9782812605802_1_75Plusieurs mois après l’attentat contre la rédaction de Charlie Hebdo, il n’est pas inutile de lire ou de relire Les frères Moustaches d’Alex Cousseau et Charles Dutertre. Les frères Moustaches font les pitres, tirent la langue, se moquent des tyrans et des rois guerriers, et si on on leur coupe la langue, continuent de danser et de mimer pour ridiculiser. Les auteurs ont eu la bonne idée de partir d’un trio célèbre en Birmanie pour écrire un hommage à tous les clowns et à tous les satiristes. Les clowns osent tout : faire du mauvais roi un pantin, transformer les murs en théâtre d’ombres, danser, mimer, provoquer des rires fous aux dépens des puissants.

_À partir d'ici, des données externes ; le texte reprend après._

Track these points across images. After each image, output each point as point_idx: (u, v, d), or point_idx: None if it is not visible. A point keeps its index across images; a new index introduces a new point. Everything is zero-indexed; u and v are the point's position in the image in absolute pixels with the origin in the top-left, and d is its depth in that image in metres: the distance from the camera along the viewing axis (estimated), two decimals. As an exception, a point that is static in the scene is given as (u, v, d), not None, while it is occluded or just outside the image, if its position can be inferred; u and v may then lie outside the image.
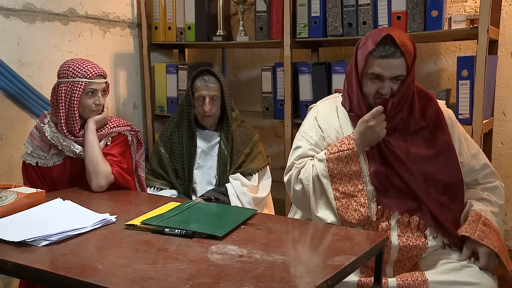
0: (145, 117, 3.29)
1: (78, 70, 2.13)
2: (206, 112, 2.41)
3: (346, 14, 2.65)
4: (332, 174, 1.87)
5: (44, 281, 1.41)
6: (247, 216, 1.75)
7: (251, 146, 2.50)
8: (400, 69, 1.83)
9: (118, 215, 1.76)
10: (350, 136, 1.89)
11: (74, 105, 2.12)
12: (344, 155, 1.86)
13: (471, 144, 2.00)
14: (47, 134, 2.15)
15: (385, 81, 1.85)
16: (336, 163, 1.87)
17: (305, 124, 2.07)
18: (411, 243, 1.83)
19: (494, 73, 2.57)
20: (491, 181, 1.98)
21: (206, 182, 2.44)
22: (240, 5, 3.04)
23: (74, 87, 2.12)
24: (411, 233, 1.84)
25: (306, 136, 2.02)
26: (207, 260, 1.39)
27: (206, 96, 2.40)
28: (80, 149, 2.16)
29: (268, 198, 2.53)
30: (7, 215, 1.73)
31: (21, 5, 2.57)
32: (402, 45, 1.82)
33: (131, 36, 3.23)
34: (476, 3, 2.71)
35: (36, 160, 2.20)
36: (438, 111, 1.95)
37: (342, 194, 1.86)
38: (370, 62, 1.85)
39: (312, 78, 2.78)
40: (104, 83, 2.20)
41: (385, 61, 1.82)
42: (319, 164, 1.90)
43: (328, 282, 1.28)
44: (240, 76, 3.50)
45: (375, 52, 1.83)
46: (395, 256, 1.84)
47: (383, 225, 1.85)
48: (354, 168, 1.86)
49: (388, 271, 1.88)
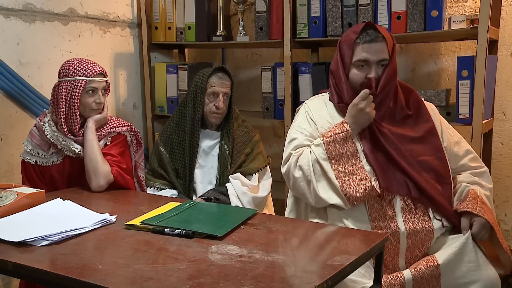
0: (145, 117, 3.29)
1: (78, 69, 2.13)
2: (220, 108, 2.40)
3: (346, 14, 2.65)
4: (331, 156, 1.94)
5: (44, 281, 1.41)
6: (247, 216, 1.75)
7: (251, 146, 2.50)
8: (384, 53, 1.95)
9: (118, 215, 1.76)
10: (343, 121, 1.99)
11: (74, 104, 2.12)
12: (340, 137, 1.95)
13: (453, 132, 2.11)
14: (46, 133, 2.15)
15: (371, 66, 1.95)
16: (333, 145, 1.95)
17: (296, 120, 2.14)
18: (417, 227, 1.88)
19: (494, 73, 2.57)
20: (479, 166, 2.08)
21: (207, 182, 2.44)
22: (240, 5, 3.04)
23: (75, 85, 2.12)
24: (415, 217, 1.90)
25: (299, 129, 2.08)
26: (207, 260, 1.39)
27: (220, 93, 2.40)
28: (79, 148, 2.16)
29: (268, 198, 2.53)
30: (7, 215, 1.73)
31: (21, 5, 2.57)
32: (382, 31, 1.96)
33: (131, 36, 3.23)
34: (476, 3, 2.71)
35: (36, 158, 2.20)
36: (420, 101, 2.08)
37: (343, 173, 1.92)
38: (355, 50, 1.96)
39: (312, 78, 2.78)
40: (104, 82, 2.20)
41: (369, 45, 1.94)
42: (317, 149, 1.97)
43: (328, 282, 1.28)
44: (240, 76, 3.50)
45: (358, 39, 1.95)
46: (405, 245, 1.88)
47: (389, 212, 1.90)
48: (351, 148, 1.94)
49: (400, 264, 1.91)
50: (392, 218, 1.89)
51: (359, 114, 1.94)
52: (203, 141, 2.48)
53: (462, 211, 1.90)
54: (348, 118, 1.97)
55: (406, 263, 1.91)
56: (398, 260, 1.91)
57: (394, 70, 1.99)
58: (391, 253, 1.90)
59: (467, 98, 2.39)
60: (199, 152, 2.46)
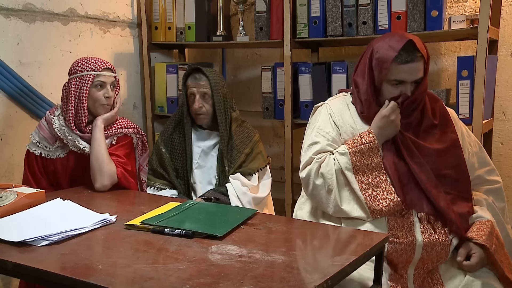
0: (145, 117, 3.29)
1: (87, 65, 2.20)
2: (197, 109, 2.41)
3: (346, 14, 2.65)
4: (356, 166, 1.90)
5: (44, 281, 1.41)
6: (247, 216, 1.75)
7: (251, 146, 2.49)
8: (421, 72, 1.90)
9: (118, 215, 1.76)
10: (369, 131, 1.94)
11: (83, 98, 2.16)
12: (366, 147, 1.90)
13: (473, 141, 2.06)
14: (54, 126, 2.19)
15: (407, 85, 1.90)
16: (359, 156, 1.90)
17: (318, 121, 2.06)
18: (435, 239, 1.85)
19: (494, 73, 2.57)
20: (495, 181, 2.03)
21: (206, 182, 2.44)
22: (240, 5, 3.04)
23: (83, 80, 2.17)
24: (433, 229, 1.87)
25: (322, 132, 2.02)
26: (207, 260, 1.39)
27: (197, 94, 2.41)
28: (84, 145, 2.18)
29: (268, 198, 2.53)
30: (7, 215, 1.73)
31: (21, 5, 2.57)
32: (421, 49, 1.88)
33: (131, 36, 3.23)
34: (476, 3, 2.71)
35: (41, 150, 2.23)
36: (445, 110, 2.03)
37: (367, 185, 1.88)
38: (392, 68, 1.88)
39: (312, 78, 2.78)
40: (112, 77, 2.24)
41: (408, 66, 1.87)
42: (341, 158, 1.92)
43: (328, 282, 1.28)
44: (240, 76, 3.50)
45: (398, 58, 1.86)
46: (419, 255, 1.86)
47: (407, 222, 1.87)
48: (376, 160, 1.90)
49: (409, 272, 1.89)
50: (410, 228, 1.86)
51: (388, 126, 1.90)
52: (203, 142, 2.48)
53: (477, 243, 1.85)
54: (375, 128, 1.92)
55: (415, 272, 1.89)
56: (408, 267, 1.88)
57: (426, 85, 1.95)
58: (404, 262, 1.87)
59: (467, 98, 2.39)
60: (198, 152, 2.46)
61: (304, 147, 2.04)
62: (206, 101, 2.41)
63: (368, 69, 1.94)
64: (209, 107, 2.41)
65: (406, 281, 1.86)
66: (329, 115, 2.05)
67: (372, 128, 1.93)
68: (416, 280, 1.88)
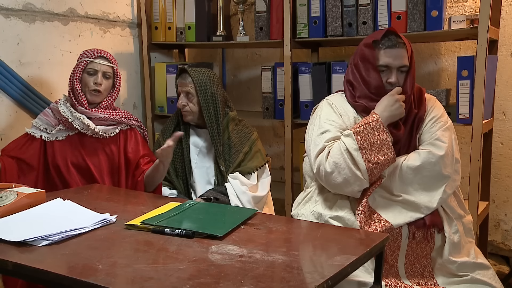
0: (145, 117, 3.29)
1: (84, 53, 2.34)
2: (180, 107, 2.46)
3: (346, 14, 2.65)
4: (362, 146, 1.92)
5: (44, 281, 1.41)
6: (247, 216, 1.75)
7: (249, 144, 2.49)
8: (405, 59, 1.97)
9: (118, 215, 1.76)
10: (372, 112, 1.98)
11: (75, 79, 2.29)
12: (370, 126, 1.93)
13: (438, 133, 2.02)
14: (60, 108, 2.28)
15: (392, 71, 1.97)
16: (363, 135, 1.93)
17: (321, 114, 2.09)
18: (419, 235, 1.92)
19: (494, 73, 2.57)
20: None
21: (205, 182, 2.44)
22: (240, 5, 3.04)
23: (78, 66, 2.32)
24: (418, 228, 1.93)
25: (328, 121, 2.05)
26: (207, 260, 1.39)
27: (181, 92, 2.47)
28: (89, 122, 2.27)
29: (268, 196, 2.53)
30: (7, 215, 1.72)
31: (21, 5, 2.57)
32: (403, 38, 1.98)
33: (131, 36, 3.23)
34: (476, 3, 2.72)
35: (42, 133, 2.30)
36: (421, 96, 2.09)
37: (375, 164, 1.90)
38: (377, 54, 1.97)
39: (312, 78, 2.78)
40: (106, 66, 2.33)
41: (391, 50, 1.96)
42: (347, 139, 1.94)
43: (328, 282, 1.28)
44: (240, 76, 3.50)
45: (380, 43, 1.97)
46: (406, 242, 1.90)
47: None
48: (382, 137, 1.92)
49: (399, 260, 1.92)
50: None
51: (394, 104, 1.95)
52: (200, 141, 2.49)
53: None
54: (380, 107, 1.96)
55: (406, 261, 1.91)
56: (398, 256, 1.91)
57: (414, 75, 2.01)
58: (393, 248, 1.91)
59: (467, 98, 2.39)
60: (196, 152, 2.47)
61: (313, 138, 2.05)
62: (190, 100, 2.44)
63: (360, 61, 2.02)
64: (192, 105, 2.44)
65: (397, 270, 1.87)
66: (331, 106, 2.09)
67: (375, 109, 1.98)
68: (407, 268, 1.90)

Le texte court en bas de page comme le sous-titrage d’un théâtre de marionnettes en langue étrangère. Il décline les exploits de ses héros, leurs persécutions, leurs constantes résurrections. L’emploi du présent, l’accumulation des actions et leur caractère très général (« On les emprisonne, (…) mais dehors le soleil brille encore ») souligne l’universalité du propos. L’illustration, surtout, fascine. Dutertre invente un monde compliqué, grouillant de personnages mi-orientaux, mi-médiévaux, dotés pour la plupart de gigantesques moustaches. Les chevaux, les chameaux, les éléphants ou les coqs et les animaux cornus voisinent avec des créatures fantastiques. Les aplats de couleurs, hachurés ou tramés, dans les gris ou orangés, l’absence de profondeur et de perspective miment un univers anciens de tapisserie ou de décoration murale. Les trois héros, toujours beaucoup plus grands que les autres personnages, pourraient être les marionnettistes de ce théâtre de fantaisie. Bref, rien dans l’image ne vient alourdir la gravité du sujet. Bien au contraire, cet éloge de la satire prend l’allure d’une fresque épique, grouillante et généreuse, portée par le sourire d’un artiste complice de ses personnages.

 

Moi à travers les murs

Moi à travers les murs
Annie Agopian et Audrey Calleja

Rouergue, 2015

Naissance d’un conteur

par François Quet

moiatraverslesmurs « Des fois ma chambre est une punition ». C’est ce que dit le personnage principal au début de son histoire. « Des fois je déteste ma chambre », ajoute-t-il un peu plus loin. La chambre, c’est un espace de réclusion, « forteresse triste », qui isole, qui sépare, de la classe de neige ou de la chambre des parents. C’est l’espace du « Moi tout seul », expression qui revient souvent, l’espace du « malgré moi », de l’ennui et de la contrainte. Cependant, le dessin d’Audrey Calleja, à la façon parfois d’un gribouillage enfantin, peuple la chambre solitaire d’une foule de personnages : monstres verts, héros à la mode, Spiderman en pleine action, lapins aux grandes oreilles, animaux préhistoriques, créatures endormies ou sages fillettes aux yeux mi-clos.

Car le moi tout seul et exilé est aussi le roi « absolu » de cet univers et la chambre « d’aventure et de rêve » lui permet de s’évader « à travers les murs » mieux que ne le permettraient une porte ou une fenêtre ouverte. Plusieurs références à Sendak laissent penser que Moi à travers les murs est une réécriture moderne de Max et les Maximonstres. L’enfant puni (ou même reclus dans le secret) s’invente un monde d’aventures, de voyages et d’exploits : superhéros, monstres domptés, ménagerie endormie. Un jour les histoires auront grandi et le moi mélancolique de la chambre connaitra d’autres murs, d’autres pays, d’autres aventures réelles ou imaginaires.

Ni le récit, ni les images de cet album ne sont très conventionnels, et la syntaxe un peu heurtée de l’illustration comme du fil narratif gêneront peut-être le lecteur adulte. Il est probable que l’enfant, au contraire, flânera, plus à l’aise, dans cette imagerie chaotique, et trouvera son chemin singulier entre les lignes du récit et les figures du décor.